Provider is rendering a service and is not engaged in the sale of any goods or products.  Provider will provide that service in a commercially reasonable manner consistent with industry practice.  NO IMPLIED WARRANTIES OF ANY KIND OR DESCRIPTION ARE APPLICABLE TO THESE SERVICES.  PROVIDER HEREBY DISCLAIMS EACH AND EVERY IMPLIED WARRANTY, INCLUDING ANY IMPLIED WARRANTIES OF MERCHANTABILITY AND FITNESS FOR A PARTICULAR PURPOSE, THAT MAY BE APPLICABLE.

ANY LIABILITY OF PROVIDER FOR BREACH OF ANY OF ITS OBLIGATIONS UNDER THIS CONTRACT SHALL BE LIMITED TO THE TOTAL FEES PAID BY THE CLIENT TO PROVIDER HEREUNDER, AND IN NO EVENT SHALL PROVIDER BE LIABLE FOR ANY INDIRECT, SPECIAL OR CONSEQUENTIAL DAMAGES OF ANY KIND, INCLUDING WITHOUT LIMITATION LOST PROFITS OR LOSS OF BUSINESS, EVEN IF PROVIDER HAS BEEN ADVISED OF THE POSSIBILITY OF SUCH DAMAGES.

5.  Cancellation & Refunds

If the Client needs to cancel the event, Client must provide written notice to Provider.
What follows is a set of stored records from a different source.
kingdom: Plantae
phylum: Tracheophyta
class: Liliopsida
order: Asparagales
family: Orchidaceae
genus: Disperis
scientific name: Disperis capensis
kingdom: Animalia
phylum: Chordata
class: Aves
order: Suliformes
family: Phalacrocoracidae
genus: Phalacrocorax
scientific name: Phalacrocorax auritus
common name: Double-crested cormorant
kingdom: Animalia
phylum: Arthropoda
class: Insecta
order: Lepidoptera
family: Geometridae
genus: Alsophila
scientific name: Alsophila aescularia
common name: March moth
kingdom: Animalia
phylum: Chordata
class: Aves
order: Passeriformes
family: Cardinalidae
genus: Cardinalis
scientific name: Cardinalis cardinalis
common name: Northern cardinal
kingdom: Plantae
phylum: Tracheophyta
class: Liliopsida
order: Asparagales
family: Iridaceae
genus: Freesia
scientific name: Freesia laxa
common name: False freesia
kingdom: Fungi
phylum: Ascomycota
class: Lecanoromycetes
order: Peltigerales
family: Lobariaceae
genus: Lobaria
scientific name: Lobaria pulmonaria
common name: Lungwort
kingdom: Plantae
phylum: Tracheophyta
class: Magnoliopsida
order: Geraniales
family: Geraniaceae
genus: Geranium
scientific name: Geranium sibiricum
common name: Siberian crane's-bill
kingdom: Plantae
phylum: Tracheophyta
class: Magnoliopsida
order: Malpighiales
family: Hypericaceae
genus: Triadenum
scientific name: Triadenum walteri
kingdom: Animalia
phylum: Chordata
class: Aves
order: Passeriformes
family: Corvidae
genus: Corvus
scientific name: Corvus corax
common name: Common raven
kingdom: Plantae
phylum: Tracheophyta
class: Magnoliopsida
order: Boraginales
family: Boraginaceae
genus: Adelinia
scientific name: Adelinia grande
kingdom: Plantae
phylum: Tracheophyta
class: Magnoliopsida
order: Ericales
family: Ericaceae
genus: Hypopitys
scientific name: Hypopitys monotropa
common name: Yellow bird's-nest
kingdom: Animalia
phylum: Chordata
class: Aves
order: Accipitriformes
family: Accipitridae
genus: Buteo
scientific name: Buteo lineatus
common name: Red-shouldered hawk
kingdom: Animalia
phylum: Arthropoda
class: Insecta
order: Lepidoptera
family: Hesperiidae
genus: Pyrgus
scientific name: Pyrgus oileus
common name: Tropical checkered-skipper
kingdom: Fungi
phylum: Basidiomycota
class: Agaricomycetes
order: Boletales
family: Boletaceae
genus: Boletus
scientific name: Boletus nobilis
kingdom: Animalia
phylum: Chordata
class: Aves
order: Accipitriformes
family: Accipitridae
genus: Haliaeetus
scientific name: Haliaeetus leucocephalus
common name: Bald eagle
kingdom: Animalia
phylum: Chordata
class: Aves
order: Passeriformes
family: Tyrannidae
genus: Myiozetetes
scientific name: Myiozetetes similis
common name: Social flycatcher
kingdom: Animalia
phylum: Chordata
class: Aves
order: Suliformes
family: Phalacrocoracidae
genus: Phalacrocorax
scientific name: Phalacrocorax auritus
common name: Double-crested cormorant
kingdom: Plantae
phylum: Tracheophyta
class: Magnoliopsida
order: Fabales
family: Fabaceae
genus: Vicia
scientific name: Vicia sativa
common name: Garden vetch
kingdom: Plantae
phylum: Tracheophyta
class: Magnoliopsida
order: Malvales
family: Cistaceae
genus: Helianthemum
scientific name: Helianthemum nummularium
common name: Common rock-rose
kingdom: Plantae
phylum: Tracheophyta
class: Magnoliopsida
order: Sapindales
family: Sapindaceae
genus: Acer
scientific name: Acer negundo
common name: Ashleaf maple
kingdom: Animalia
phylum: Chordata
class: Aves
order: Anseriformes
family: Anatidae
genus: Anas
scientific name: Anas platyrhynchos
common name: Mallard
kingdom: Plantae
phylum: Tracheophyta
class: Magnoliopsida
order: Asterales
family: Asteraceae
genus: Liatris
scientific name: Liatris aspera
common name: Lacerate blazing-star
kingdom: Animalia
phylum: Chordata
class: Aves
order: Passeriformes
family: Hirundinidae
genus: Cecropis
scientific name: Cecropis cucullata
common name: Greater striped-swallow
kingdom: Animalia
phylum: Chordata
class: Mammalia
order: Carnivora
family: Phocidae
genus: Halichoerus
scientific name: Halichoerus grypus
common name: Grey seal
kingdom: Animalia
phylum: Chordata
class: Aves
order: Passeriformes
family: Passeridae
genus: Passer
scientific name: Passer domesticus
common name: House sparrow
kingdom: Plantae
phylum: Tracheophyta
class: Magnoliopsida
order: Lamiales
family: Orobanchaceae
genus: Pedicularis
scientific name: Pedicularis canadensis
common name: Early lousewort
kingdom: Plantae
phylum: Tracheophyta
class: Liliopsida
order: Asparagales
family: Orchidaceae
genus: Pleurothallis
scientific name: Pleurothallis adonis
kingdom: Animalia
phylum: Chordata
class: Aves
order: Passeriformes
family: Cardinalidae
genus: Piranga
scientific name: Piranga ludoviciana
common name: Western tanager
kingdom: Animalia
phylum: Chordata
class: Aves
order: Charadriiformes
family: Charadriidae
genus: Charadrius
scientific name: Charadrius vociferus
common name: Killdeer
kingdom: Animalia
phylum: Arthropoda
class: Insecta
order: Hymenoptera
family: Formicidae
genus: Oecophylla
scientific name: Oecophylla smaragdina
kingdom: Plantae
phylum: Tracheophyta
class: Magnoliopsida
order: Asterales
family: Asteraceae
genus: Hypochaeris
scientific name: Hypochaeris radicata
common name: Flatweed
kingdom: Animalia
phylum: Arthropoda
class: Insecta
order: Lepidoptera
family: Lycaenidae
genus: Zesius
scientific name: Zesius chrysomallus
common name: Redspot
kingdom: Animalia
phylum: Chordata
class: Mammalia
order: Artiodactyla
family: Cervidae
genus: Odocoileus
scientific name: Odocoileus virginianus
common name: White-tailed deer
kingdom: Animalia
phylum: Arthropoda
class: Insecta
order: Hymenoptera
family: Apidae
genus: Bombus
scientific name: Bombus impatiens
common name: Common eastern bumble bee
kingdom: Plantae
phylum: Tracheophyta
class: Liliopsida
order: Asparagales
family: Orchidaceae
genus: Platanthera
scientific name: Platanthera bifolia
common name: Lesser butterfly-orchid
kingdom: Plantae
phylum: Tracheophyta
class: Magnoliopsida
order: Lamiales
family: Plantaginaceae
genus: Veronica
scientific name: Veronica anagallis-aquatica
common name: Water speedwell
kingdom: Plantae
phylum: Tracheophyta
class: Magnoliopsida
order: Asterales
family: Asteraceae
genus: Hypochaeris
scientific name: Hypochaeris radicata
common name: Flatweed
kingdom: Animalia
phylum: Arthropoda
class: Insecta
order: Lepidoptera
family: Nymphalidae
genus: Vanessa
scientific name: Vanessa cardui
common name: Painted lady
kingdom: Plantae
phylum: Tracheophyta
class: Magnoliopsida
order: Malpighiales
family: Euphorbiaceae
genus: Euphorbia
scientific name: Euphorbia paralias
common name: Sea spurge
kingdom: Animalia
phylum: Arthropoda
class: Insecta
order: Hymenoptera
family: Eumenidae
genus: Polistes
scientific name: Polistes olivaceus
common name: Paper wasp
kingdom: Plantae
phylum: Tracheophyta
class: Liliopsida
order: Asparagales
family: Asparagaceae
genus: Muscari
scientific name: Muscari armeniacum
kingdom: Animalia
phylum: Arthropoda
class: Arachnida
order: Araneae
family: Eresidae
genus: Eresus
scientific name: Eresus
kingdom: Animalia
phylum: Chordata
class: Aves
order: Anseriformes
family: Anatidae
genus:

Client understands that upon entering into this Contract, Provider is committing time and resources to this Event and thus cancellation would result in lost income and lost business opportunities in an amount hard to precisely calculate.

Therefore, $250 of the deposit shall be non-refundable. Further refunds shall be assessed based on the time & expenses accrued to date of cancellation by the Provider related to this event. Upon cancellation, Provider shall provide a final invoice detailing time & expenses to date, and the Client’s deposit will be credited against what is owed.  Any balance will be payable upon receipt of that final invoice.

6.  Assignment

This Contract cannot be assigned by either Party without the other’s written consent, with the exception set forth in paragraph 7, below.

7.  Limitation of remedies

Provider shall have the option to substitute caterers, food suppliers, delivery services and other vendors within its reasonable discretion at any time for any reason. If Provider cannot fulfill its obligations under this Contract for unforeseen reasons outside of its control, Provider may locate and retain a replacement provider at no additional cost to Client, subject to Client’s approval, which shall not be unreasonably withheld or denied, or refund Client’s money in full. Provider will not be responsible for any additional damages or compensation under these circumstances.

8. Force Majeure

Provider will not be liable for breach or failure to implement any of their obligations under this Agreement, if such breach or failure occurs as a result of force majeure conditions including acts of God, war, aggression, earthquake, natural calamities, public health emergencies, and any other unforeseen circumstances that are beyond the control of the Provider.

9.  Resolution of disputes

The Parties agree to not post any negative information about the other arising out of this Contract or Event on any online forum or website without providing advance written notice of the intended content thereof, and providing the other party with an opportunity to resolve any issues between the parties amicably.

10.  Jurisdiction and Venue

This Contract will be interpreted according to the laws of the Commonwealth of Pennsylvania and any legal action must be filed in the Courts of Delaware County, Pennsylvania or in the United States District Court for the Eastern District of Pennsylvania.

11.  Entire Agreement

This document, along with its exhibits and attachments, constitutes the entire agreement between the Parties, and may only be amended by a writing signed by both parties.